BacklogドメインはURLのhttps://
の後ろにある部分です。例えば、https://your-domain.backlog.com
であればyour-domain.backlog.com
がドメインになります。
"backlog": {
"command": "docker",
"args": [
"run",
"--pull", "always",
"-i",
"--rm",
"-e", "BACKLOG_DOMAIN",
"-e", "BACKLOG_API_KEY",
"ghcr.io/nulab/backlog-mcp-server"
],
"env": {
"BACKLOG_DOMAIN": "your-domain.backlog.com",
"BACKLOG_API_KEY": "your-api-key"
}
}
ツールが多すぎると認識しない、という話を記事上部でしましたが、私の環境ではGitHubとBacklogの両方を入れた場合に起こりました。
同じ現象になった方は、一度GitHubサーバーの設定を削除してBacklogサーバーを再起動してからお試しください。
試しにタスクを確認してもらいましょう。
実際のタスク内容はお見せできませんが、確認すると過不足なく拾えているようでした。
Figmaとの連携
Figmaのデザインを参照してコードを生成することができます。
こちらも利用にはAPIトークンが必要です。用途に合わせてAPIに必要な権限を設定します。
APIトークンの取得方法
-
Figmaにログイン
-
右上のプロフィールアイコンをクリックし、「設定」を選択
-
「セキュリティ」タブを開く
-
「新規トークンを発行」をクリック
settings.json
に以下の設定を追加します。YOUR-KEY
には発行したトークンを入力してください。
"Framelink Figma MCP": {
"command": "npx",
"args": ["-y", "figma-developer-mcp", "--figma-api-key=YOUR-KEY", "--stdio"]
}
元になるデザインが必要なのであらかじめ用意しておきます。今回はデザインテンプレートをお借りしました(お借りしたのはこちら)。
もちろん自分で作成したデザインも利用可能です。
ファイルサイズが大きすぎるとタイムアウトになる場合があります。動かない場合には一度軽いファイルなどで試してみてください。
ファイルを参照してもらうにはURLを渡します。
出来上がったのが以下のページです。
カートアイコンの再現は難しかったようですがフォントや色、ボタンの配置などはほぼ完璧に再現できました。背景模様も全く一緒とまではいきませんが寄せようとはされています。
特に指定していませんでしたが、ログインボタンにはホバー時のアニメーションも設定されています。
自分でMCPサーバーを作成する
ここまで紹介してきた例ではサービス側で用意されたMCPサーバーを利用していましたが、使いたいサービスのMCPサーバーが公開されているとは限りません。
そういった場合には自分でMCPサーバーを作成して利用することも可能です。
試しにサイコロを振った結果を返すMCPサーバーを作成してみます。
コードはClaudeを使って作成しました。
MCPサーバーの作成
今回はTypeScriptでMCPサーバーを作成します。Pythonなどの別言語でも作成可能です。
必要なパッケージをインストールします。
npm install @modelcontextprotocol/sdk zod
以下の内容でapp.ts
ファイルを作成します。
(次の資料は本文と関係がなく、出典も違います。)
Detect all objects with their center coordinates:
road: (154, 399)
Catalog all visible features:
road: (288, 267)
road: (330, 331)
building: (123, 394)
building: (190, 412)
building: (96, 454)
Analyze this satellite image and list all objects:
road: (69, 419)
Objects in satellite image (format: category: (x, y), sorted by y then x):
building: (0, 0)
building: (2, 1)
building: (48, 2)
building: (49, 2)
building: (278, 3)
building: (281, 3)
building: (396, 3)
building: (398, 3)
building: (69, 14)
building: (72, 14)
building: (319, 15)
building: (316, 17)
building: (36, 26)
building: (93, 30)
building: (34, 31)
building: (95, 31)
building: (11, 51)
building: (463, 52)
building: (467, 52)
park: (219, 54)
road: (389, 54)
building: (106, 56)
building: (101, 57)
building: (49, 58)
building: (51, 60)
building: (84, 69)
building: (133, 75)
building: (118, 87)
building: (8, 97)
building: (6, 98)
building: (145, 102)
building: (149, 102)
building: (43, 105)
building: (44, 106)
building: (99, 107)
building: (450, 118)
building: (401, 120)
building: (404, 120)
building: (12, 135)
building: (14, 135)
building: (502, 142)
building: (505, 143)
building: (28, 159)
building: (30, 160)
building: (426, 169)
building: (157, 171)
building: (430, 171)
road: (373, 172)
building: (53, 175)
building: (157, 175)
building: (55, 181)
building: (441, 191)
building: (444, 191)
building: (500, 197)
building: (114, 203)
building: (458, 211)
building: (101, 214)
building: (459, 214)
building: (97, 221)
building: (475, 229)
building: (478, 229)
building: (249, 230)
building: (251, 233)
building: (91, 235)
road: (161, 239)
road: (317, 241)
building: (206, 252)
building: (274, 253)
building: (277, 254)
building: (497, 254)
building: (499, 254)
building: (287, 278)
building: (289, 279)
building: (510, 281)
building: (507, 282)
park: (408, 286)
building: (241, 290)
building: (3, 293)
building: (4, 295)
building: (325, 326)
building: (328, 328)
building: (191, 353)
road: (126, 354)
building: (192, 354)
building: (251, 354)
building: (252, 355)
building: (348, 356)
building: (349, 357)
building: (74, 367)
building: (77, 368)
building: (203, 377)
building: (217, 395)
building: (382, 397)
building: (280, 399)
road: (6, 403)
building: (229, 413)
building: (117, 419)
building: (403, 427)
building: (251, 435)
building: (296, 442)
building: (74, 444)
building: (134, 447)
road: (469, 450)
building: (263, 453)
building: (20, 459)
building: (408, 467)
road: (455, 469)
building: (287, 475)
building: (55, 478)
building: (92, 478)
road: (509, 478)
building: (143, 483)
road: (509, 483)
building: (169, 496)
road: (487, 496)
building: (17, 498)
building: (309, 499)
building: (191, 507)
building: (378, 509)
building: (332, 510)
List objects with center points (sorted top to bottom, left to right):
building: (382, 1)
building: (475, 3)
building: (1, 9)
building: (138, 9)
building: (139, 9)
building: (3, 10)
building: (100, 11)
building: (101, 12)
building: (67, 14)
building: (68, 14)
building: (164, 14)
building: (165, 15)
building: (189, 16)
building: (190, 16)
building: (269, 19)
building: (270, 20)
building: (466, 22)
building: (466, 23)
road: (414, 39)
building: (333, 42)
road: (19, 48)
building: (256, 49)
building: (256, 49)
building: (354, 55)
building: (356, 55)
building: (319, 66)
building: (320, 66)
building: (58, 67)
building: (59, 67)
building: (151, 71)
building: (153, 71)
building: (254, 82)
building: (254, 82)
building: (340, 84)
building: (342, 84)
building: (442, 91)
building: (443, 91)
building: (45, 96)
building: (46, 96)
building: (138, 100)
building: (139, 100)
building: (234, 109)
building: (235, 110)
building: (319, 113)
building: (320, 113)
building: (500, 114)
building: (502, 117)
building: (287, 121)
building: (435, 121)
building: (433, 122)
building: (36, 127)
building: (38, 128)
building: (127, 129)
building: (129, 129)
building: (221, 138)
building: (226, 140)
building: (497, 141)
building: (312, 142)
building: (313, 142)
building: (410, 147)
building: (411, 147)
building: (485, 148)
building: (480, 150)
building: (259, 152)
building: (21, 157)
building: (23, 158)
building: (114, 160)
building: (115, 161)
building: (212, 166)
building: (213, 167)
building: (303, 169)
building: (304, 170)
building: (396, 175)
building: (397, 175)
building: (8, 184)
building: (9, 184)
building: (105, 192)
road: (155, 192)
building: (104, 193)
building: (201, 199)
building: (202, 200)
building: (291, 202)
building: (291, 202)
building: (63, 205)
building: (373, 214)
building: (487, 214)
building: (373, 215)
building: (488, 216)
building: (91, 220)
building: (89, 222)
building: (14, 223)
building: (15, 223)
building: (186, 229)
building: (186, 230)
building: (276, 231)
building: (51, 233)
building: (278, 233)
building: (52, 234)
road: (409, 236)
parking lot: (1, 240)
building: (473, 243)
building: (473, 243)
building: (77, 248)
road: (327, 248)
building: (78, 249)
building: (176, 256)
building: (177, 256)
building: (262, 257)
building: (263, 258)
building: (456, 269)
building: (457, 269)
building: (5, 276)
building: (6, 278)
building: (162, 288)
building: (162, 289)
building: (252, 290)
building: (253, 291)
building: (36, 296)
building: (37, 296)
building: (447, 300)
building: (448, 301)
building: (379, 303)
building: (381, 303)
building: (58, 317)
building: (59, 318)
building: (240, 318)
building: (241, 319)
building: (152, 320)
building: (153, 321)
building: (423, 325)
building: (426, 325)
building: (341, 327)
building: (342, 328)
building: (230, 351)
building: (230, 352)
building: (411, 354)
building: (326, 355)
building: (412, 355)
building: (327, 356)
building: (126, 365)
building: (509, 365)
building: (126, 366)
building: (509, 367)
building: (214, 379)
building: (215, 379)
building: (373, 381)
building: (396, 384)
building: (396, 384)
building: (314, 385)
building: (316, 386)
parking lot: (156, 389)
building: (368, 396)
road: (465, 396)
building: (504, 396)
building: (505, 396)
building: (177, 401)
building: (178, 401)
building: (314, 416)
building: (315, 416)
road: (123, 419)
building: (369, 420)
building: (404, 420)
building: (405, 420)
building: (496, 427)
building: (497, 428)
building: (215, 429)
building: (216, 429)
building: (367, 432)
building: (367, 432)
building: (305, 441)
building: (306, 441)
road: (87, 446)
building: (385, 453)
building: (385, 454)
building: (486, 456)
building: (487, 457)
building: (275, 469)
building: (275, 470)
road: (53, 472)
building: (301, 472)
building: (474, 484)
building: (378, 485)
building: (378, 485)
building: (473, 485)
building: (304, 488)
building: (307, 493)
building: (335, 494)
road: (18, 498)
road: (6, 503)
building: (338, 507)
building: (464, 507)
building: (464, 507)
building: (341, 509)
ファイル名は任意です。
コードが長いので折りたたみます。
app.tsの内容
import { McpServer } from "@modelcontextprotocol/sdk/server/mcp.js";
import { StdioServerTransport } from "@modelcontextprotocol/sdk/server/stdio.js";
import { z } from "zod";
// サイコロを振る関数
function rollDice(sides: number): number {
return Math.floor(Math.random() * sides) + 1;
}
// Create an MCP server
const server = new McpServer({
name: "DiceRoller",
version: "1.0.0"
});
// 1. シンプルなサイコロを振るツール
server.tool("rollSimpleDice",
{
sides: z.number().describe("サイコロの面数"),
count: z.number().describe("振るサイコロの個数")
},
async ({ sides, count }) => {
try {
// サイコロを指定回数振る
const results: number[] = [];
for (let i = 0; i < count; i++) {
results.push(rollDice(sides));
}
// 合計値を計算
const sum = results.reduce((acc, val) => acc + val, 0);
return {
content: [{
type: "text",
text: `${results.join(", ")}(合計: ${sum})`
}]
};
} catch (error) {
return {
content: [{ type: "text", text: `エラーが発生しました: ${error.message}` }]
};
}
}
);
// 2. 目標値に対してサイコロを振るツール
server.tool("rollAgainstTarget",
{
sides: z.number().describe("サイコロの面数"),
count: z.number().describe("振るサイコロの個数"),
target: z.number().describe("成功とみなす最小値")
},
async ({ sides, count, target }) => {
try {
if (target > sides) {
return {
content: [{ type: "text", text: `目標値${target}は${sides}面サイコロでは達成不可能です。` }]
};
}
// サイコロを振る
const results: number[] = [];
for (let i = 0; i < count; i++) {
results.push(rollDice(sides));
}
// 判定
const success = results.some(result => result >= target);
const resultText = count === 1 ?
`出目: ${results[0]} → ${success ? "成功" : "失敗"}` :
`出目: ${results.join(", ")} → ${success ? "成功" : "失敗"}`;
return {
content: [{ type: "text", text: resultText }]
};
} catch (error) {
return {
content: [{ type: "text", text: `エラーが発生しました: ${error.message}` }]
};
}
}
);
// Start receiving messages on stdin and sending messages on stdout
const transport = new StdioServerTransport();
await server.connect(transport);
軽くコードの説明をすると、以下のような処理をしています。
-
new McpServer()
MCPサーバーを初期化します。name
とversion
は任意の値を設定します -
server.tool()
LLMが呼び出すツールを定義します。今回であればサイコロを振った結果を返却するツールを定義しています -
server.connect()
標準入力からメッセージを受け取り、標準出力にメッセージを送信します
他のMCPサーバーと同じようにsettings.json
に設定を追加します。args
には作成したapp.ts
のパスを指定してください。
"DiceRoller": {
"command": "node",
"args": ["/your/path/to/app.ts"]
}
これでLLMは会話からサイコロの振り方を判断し、結果を返せるようになります。
このように、APIを利用したMCPサーバーを自分で用意することが可能です。
まとめ
「AIが勝手にやってくれたら楽なのに」が少しだけ現実に近づくのがMCPのいいところです。
公式のサーバーもいろいろ用意されていて、導入するのもsettings.json
の編集くらいで済むので思ったより手軽でした。
興味が湧いた方はぜひご自身でも試してみてください。